If a line in the data below includes the string "down", please return a copy of it.

• MATERIAL TO PROCESS
● ● ● ● ● ● ●
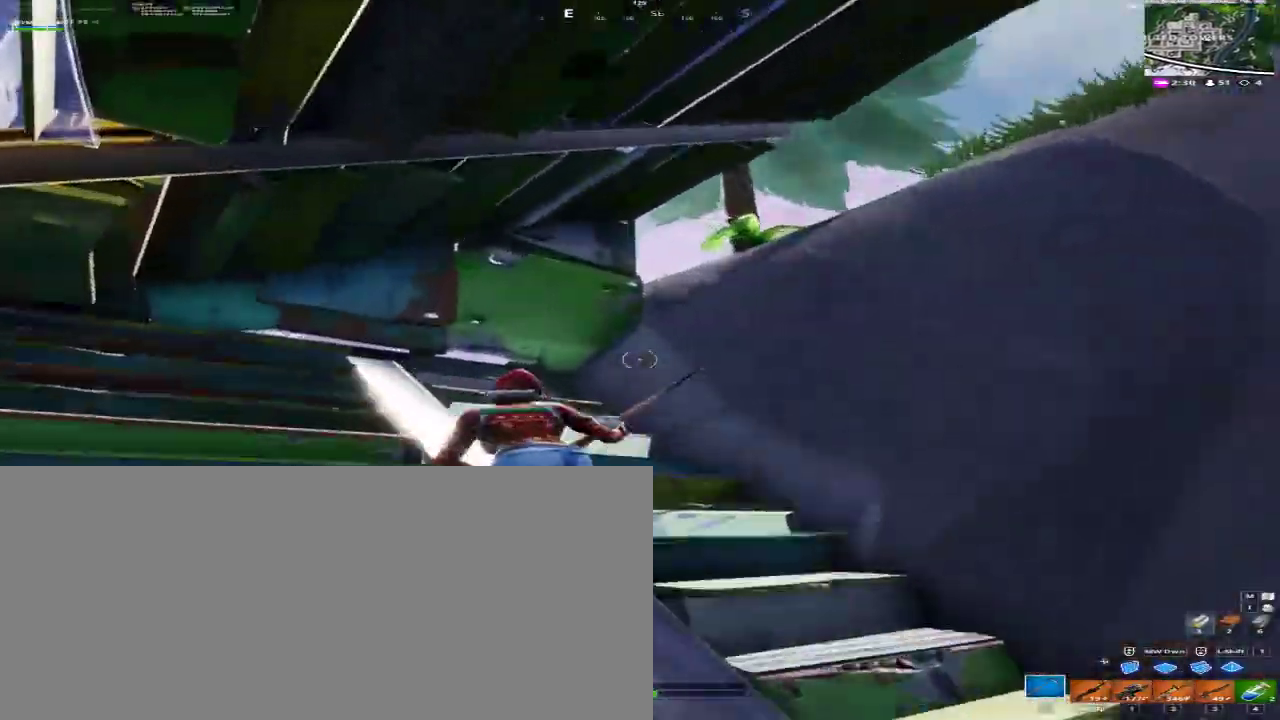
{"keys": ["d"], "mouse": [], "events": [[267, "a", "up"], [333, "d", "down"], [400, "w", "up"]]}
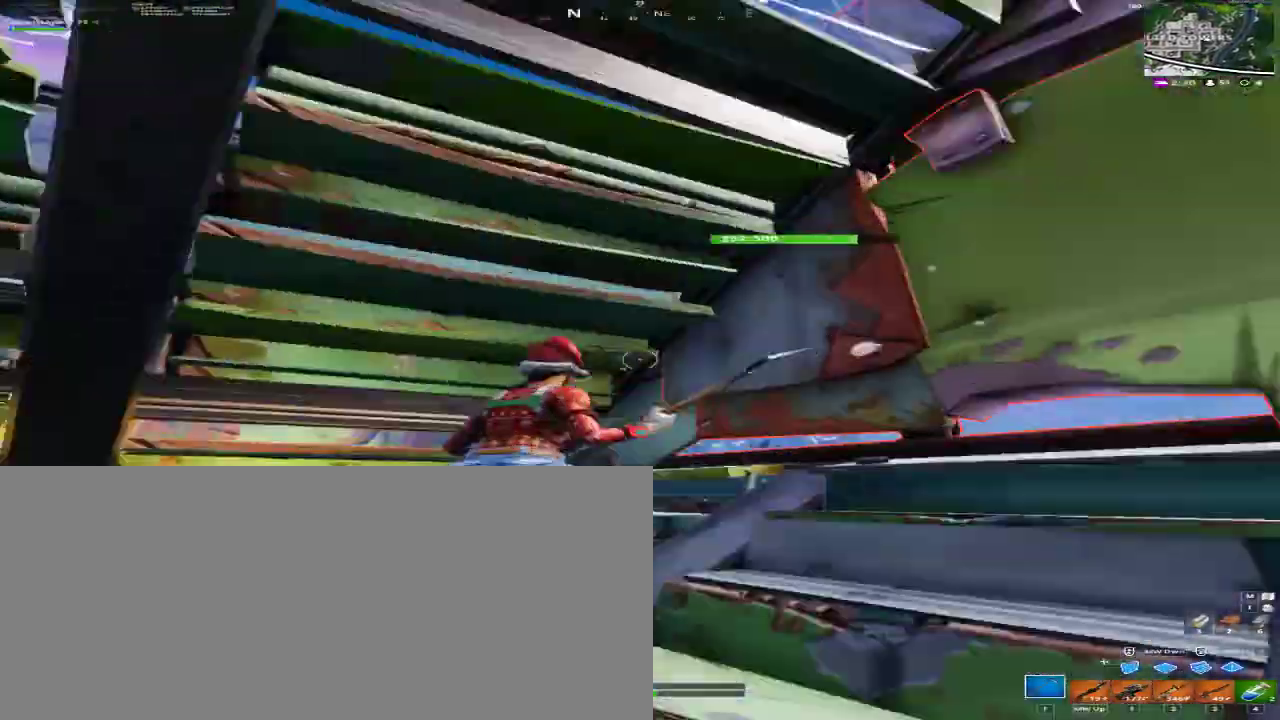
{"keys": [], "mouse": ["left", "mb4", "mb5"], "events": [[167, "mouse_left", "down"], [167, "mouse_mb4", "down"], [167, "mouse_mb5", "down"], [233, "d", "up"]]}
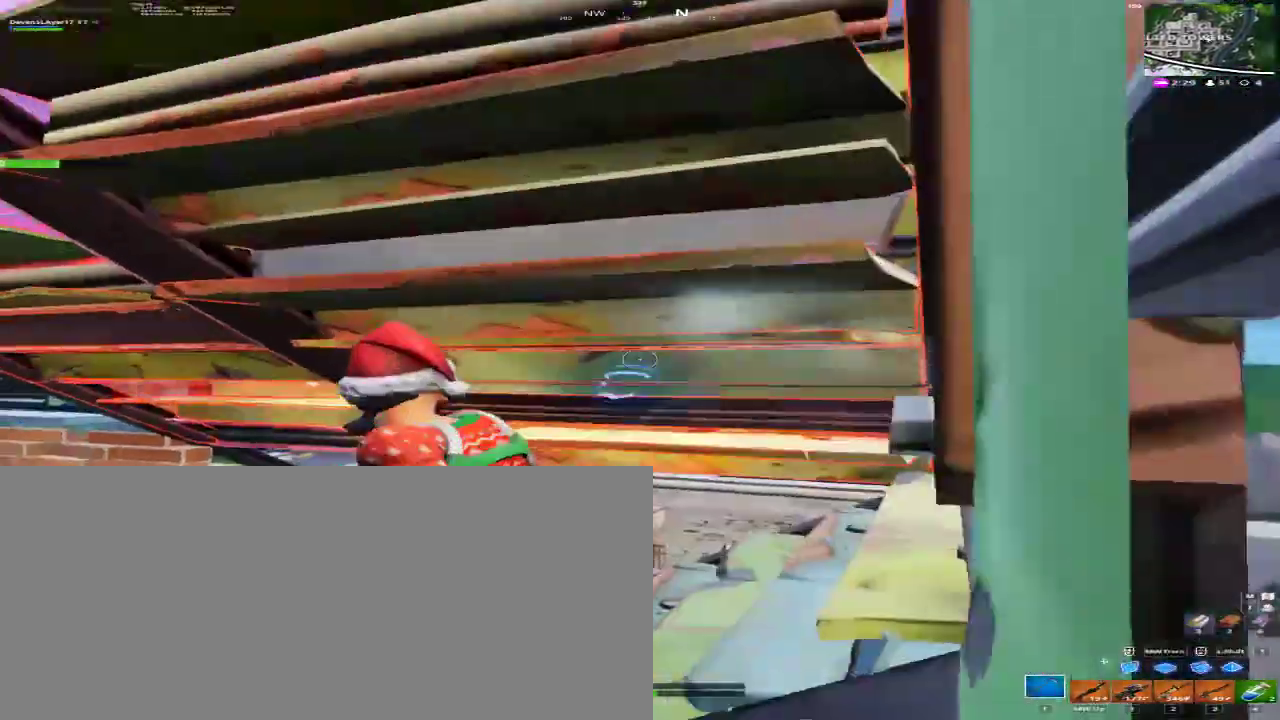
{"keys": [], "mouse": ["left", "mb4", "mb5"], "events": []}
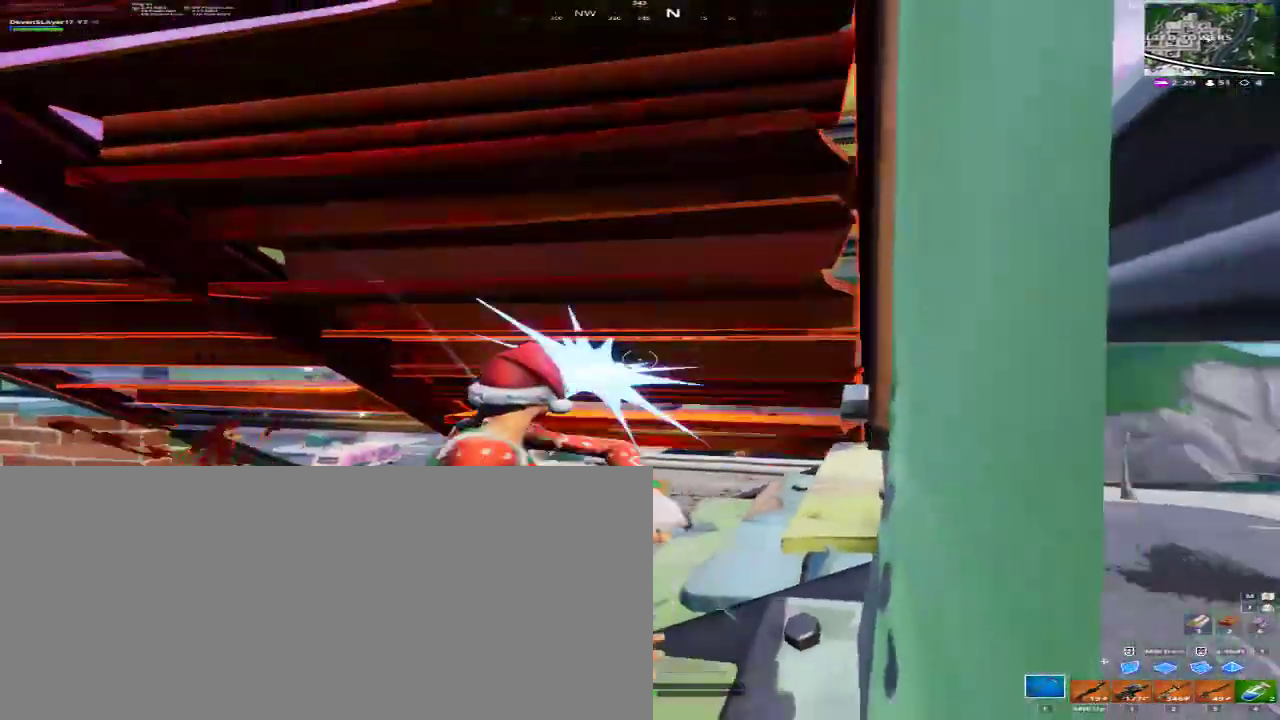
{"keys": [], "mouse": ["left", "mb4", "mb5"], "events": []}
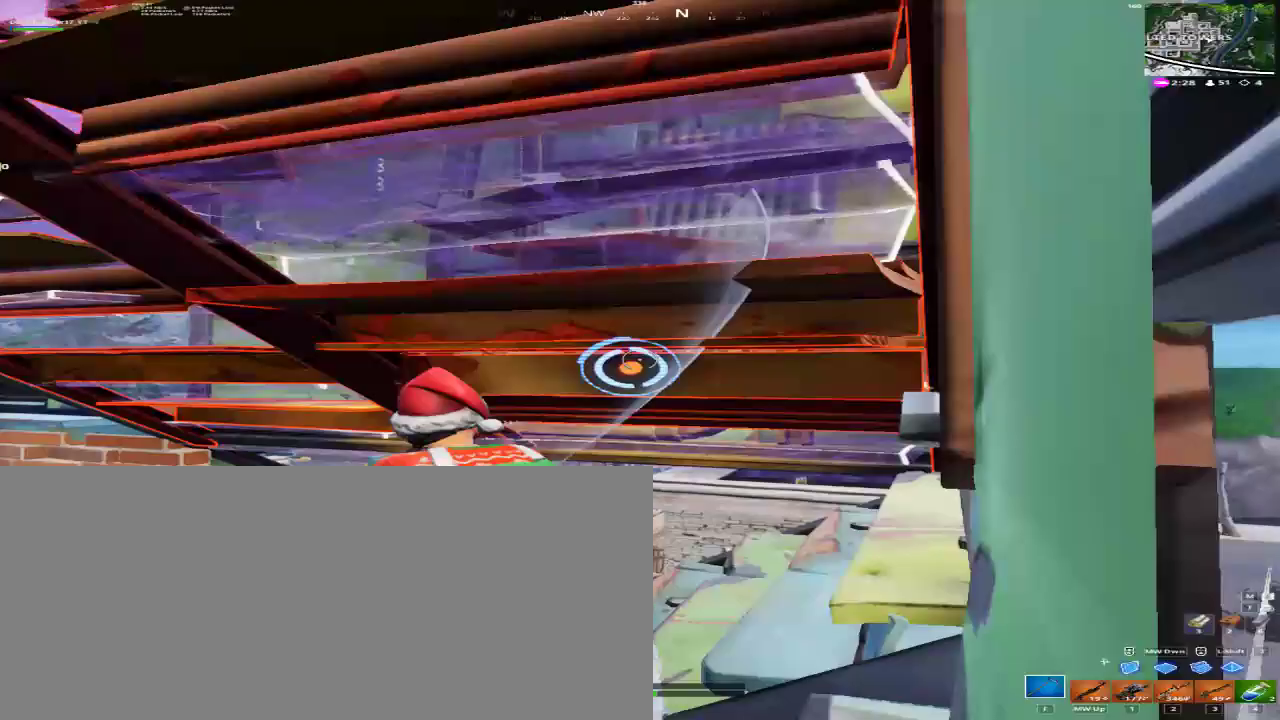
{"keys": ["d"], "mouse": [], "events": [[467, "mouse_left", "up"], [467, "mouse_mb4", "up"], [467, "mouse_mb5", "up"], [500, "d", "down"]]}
● ● ● ● ● ● ●
• RESPONSE
{"keys": ["d"], "mouse": [], "events": [[267, "a", "up"], [333, "d", "down"], [400, "w", "up"]]}
{"keys": [], "mouse": ["left", "mb4", "mb5"], "events": [[167, "mouse_left", "down"], [167, "mouse_mb4", "down"], [167, "mouse_mb5", "down"], [233, "d", "up"]]}
{"keys": ["d"], "mouse": [], "events": [[467, "mouse_left", "up"], [467, "mouse_mb4", "up"], [467, "mouse_mb5", "up"], [500, "d", "down"]]}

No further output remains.